Your task> In the records below, find each line containing the word "Port" and copy it.

*** Data to examine ***

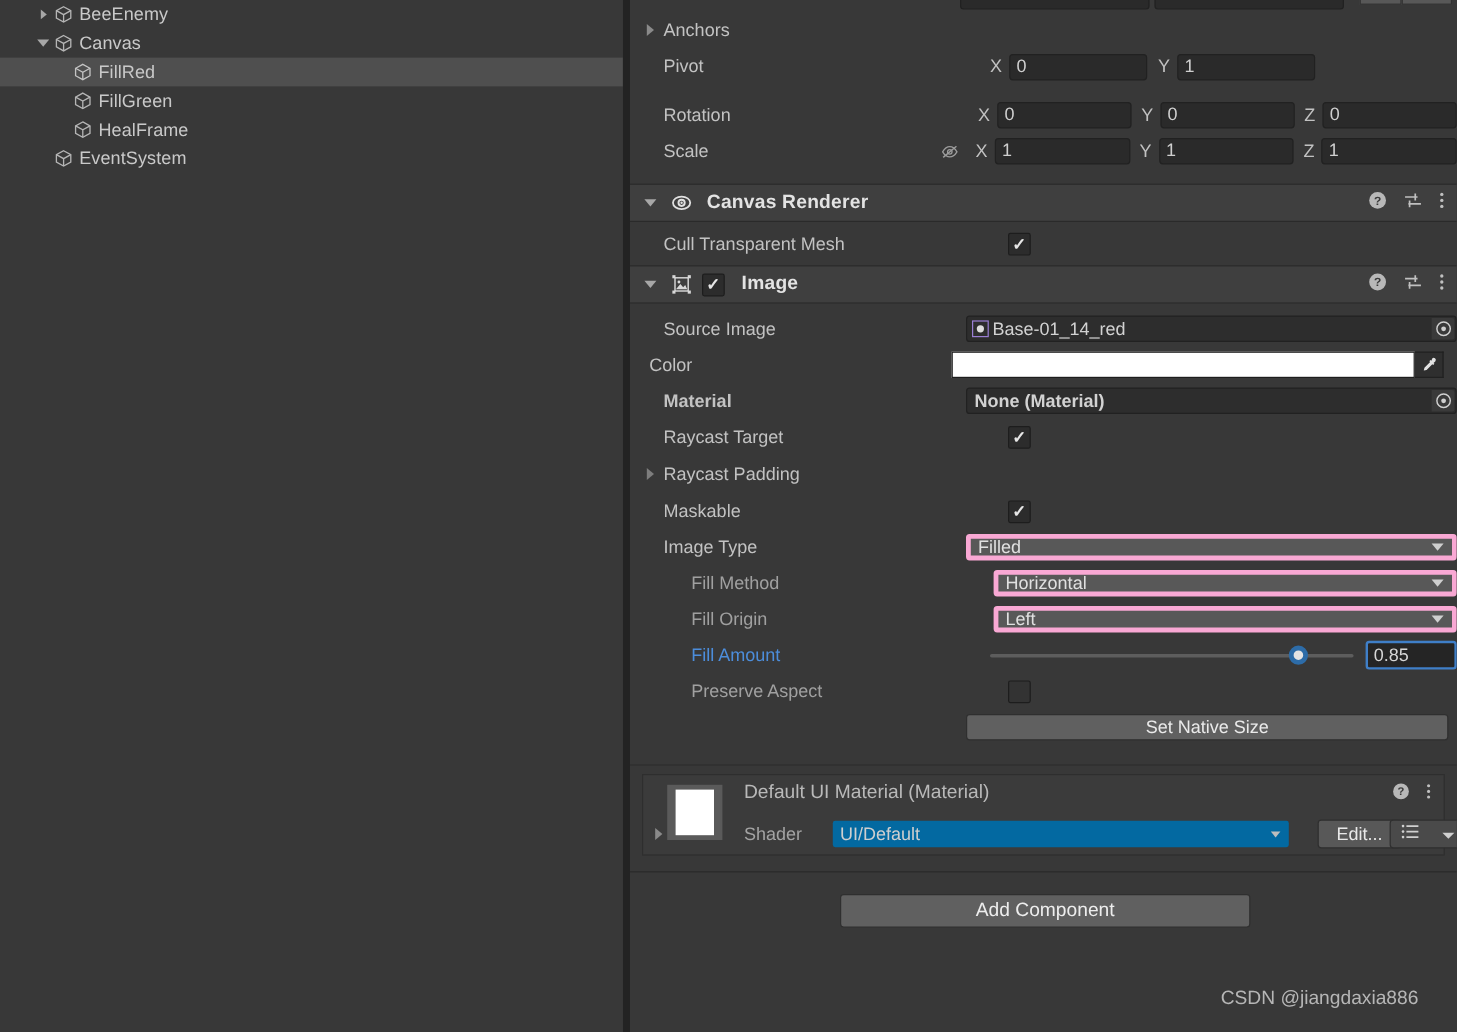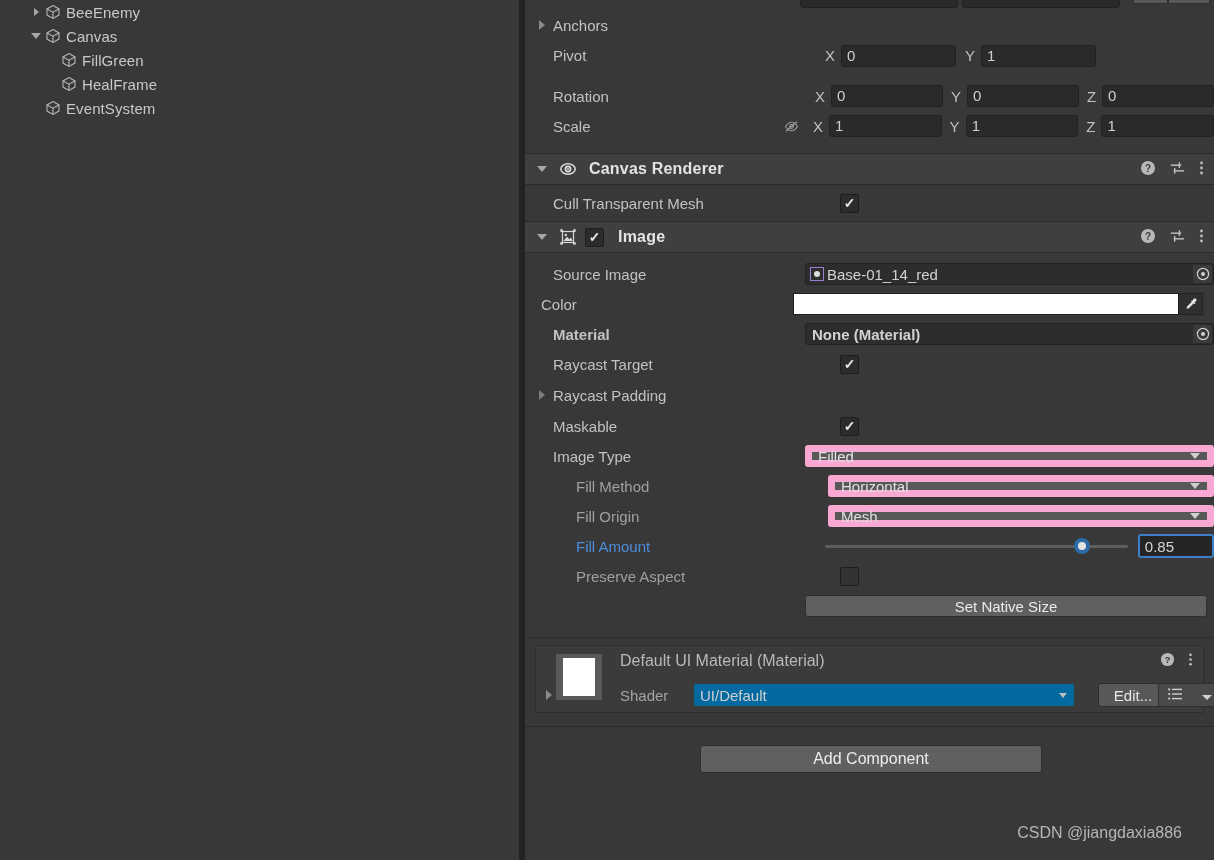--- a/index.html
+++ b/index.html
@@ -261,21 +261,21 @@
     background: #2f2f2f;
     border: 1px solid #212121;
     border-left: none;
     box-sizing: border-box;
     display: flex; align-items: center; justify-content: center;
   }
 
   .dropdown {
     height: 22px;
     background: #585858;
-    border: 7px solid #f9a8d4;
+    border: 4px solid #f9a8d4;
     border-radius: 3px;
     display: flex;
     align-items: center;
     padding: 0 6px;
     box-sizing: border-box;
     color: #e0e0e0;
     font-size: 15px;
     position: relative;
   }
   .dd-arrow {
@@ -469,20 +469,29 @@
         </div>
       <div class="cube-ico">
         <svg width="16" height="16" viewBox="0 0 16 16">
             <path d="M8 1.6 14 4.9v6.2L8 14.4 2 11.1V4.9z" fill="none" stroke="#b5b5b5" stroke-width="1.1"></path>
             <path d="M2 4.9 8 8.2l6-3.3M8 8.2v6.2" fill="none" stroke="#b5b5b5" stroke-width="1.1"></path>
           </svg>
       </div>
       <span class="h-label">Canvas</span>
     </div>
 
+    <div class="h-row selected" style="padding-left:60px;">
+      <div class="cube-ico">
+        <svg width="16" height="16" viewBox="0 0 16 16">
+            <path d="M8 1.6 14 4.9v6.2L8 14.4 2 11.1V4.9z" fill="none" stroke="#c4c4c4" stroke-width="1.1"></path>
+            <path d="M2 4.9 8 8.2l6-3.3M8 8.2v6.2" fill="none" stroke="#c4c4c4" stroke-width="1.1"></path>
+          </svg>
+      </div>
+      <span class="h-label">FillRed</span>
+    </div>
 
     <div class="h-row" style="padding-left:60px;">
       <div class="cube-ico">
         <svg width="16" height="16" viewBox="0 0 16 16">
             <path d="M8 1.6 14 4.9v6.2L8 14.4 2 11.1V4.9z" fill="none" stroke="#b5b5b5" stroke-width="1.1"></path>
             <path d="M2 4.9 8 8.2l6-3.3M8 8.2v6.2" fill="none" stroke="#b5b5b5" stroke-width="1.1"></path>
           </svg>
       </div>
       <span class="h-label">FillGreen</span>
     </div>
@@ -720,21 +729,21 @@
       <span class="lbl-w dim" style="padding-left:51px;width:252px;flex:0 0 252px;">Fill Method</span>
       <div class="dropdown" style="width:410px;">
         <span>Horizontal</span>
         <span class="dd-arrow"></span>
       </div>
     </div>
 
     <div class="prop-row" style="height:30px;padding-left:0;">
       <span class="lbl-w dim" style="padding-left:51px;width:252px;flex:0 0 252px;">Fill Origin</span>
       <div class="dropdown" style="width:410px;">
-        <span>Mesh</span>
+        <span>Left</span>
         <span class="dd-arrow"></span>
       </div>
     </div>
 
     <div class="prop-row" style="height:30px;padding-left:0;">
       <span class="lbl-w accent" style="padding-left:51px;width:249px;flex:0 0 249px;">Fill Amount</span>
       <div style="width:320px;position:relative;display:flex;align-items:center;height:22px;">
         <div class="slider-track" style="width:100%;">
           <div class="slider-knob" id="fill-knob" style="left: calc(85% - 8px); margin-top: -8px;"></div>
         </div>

*** End of Data to examine ***
*** Data to examine ***

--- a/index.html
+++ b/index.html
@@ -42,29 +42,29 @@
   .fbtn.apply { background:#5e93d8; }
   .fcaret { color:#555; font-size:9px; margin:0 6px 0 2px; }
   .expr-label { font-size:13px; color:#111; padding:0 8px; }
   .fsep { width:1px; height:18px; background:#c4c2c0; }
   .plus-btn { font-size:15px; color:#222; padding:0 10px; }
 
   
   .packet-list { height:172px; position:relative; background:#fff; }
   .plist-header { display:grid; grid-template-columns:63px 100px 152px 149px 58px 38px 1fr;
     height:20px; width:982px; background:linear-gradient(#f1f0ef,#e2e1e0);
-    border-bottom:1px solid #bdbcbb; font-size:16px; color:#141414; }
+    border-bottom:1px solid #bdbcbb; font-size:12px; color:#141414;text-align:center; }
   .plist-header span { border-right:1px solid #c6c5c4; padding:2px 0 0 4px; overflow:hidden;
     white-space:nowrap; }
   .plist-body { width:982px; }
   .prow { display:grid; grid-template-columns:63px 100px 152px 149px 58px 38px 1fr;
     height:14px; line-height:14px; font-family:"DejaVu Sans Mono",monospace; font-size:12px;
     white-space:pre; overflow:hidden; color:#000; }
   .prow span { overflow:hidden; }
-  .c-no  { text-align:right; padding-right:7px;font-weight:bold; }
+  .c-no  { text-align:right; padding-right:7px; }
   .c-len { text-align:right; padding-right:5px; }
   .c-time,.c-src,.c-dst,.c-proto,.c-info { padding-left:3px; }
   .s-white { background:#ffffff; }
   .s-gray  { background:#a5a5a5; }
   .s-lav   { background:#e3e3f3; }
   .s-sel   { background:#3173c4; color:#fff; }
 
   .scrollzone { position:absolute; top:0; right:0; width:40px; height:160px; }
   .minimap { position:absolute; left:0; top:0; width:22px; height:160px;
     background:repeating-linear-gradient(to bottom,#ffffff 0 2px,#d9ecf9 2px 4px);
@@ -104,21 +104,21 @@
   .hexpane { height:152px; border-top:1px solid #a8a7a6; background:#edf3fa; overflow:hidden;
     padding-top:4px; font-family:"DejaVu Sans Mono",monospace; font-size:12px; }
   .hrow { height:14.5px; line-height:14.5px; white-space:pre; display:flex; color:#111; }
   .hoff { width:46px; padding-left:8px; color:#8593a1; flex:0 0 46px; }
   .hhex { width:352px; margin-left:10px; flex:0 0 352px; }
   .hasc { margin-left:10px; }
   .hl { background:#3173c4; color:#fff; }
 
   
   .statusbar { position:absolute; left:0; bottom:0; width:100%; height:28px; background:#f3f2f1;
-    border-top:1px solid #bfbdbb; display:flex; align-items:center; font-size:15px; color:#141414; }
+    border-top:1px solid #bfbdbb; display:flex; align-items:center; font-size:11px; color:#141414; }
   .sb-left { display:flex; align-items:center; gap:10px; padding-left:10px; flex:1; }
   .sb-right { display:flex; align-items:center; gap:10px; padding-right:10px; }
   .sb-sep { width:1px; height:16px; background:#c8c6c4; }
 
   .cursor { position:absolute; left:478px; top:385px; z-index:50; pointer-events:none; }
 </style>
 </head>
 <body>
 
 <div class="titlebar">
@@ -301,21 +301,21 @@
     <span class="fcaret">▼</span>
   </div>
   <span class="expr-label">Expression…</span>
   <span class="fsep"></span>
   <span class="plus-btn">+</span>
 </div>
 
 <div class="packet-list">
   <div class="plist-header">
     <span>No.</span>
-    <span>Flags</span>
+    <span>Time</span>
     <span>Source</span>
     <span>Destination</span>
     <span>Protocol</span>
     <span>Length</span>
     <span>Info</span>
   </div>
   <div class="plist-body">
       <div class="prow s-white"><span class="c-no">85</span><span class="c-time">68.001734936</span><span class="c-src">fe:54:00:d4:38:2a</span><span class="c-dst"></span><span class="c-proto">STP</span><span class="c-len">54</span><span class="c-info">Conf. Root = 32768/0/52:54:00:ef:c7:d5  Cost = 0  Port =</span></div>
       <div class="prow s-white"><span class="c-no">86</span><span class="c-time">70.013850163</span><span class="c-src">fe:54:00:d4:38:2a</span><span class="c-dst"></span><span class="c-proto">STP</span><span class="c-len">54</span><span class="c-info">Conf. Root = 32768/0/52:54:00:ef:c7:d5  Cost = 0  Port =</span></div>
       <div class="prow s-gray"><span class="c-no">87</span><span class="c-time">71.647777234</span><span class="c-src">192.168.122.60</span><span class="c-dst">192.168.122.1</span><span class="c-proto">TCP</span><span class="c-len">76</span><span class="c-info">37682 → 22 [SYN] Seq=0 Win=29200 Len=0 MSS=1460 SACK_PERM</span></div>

*** End of Data to examine ***

Written reply>
       <div class="prow s-white"><span class="c-no">85</span><span class="c-time">68.001734936</span><span class="c-src">fe:54:00:d4:38:2a</span><span class="c-dst"></span><span class="c-proto">STP</span><span class="c-len">54</span><span class="c-info">Conf. Root = 32768/0/52:54:00:ef:c7:d5  Cost = 0  Port =</span></div>
       <div class="prow s-white"><span class="c-no">86</span><span class="c-time">70.013850163</span><span class="c-src">fe:54:00:d4:38:2a</span><span class="c-dst"></span><span class="c-proto">STP</span><span class="c-len">54</span><span class="c-info">Conf. Root = 32768/0/52:54:00:ef:c7:d5  Cost = 0  Port =</span></div>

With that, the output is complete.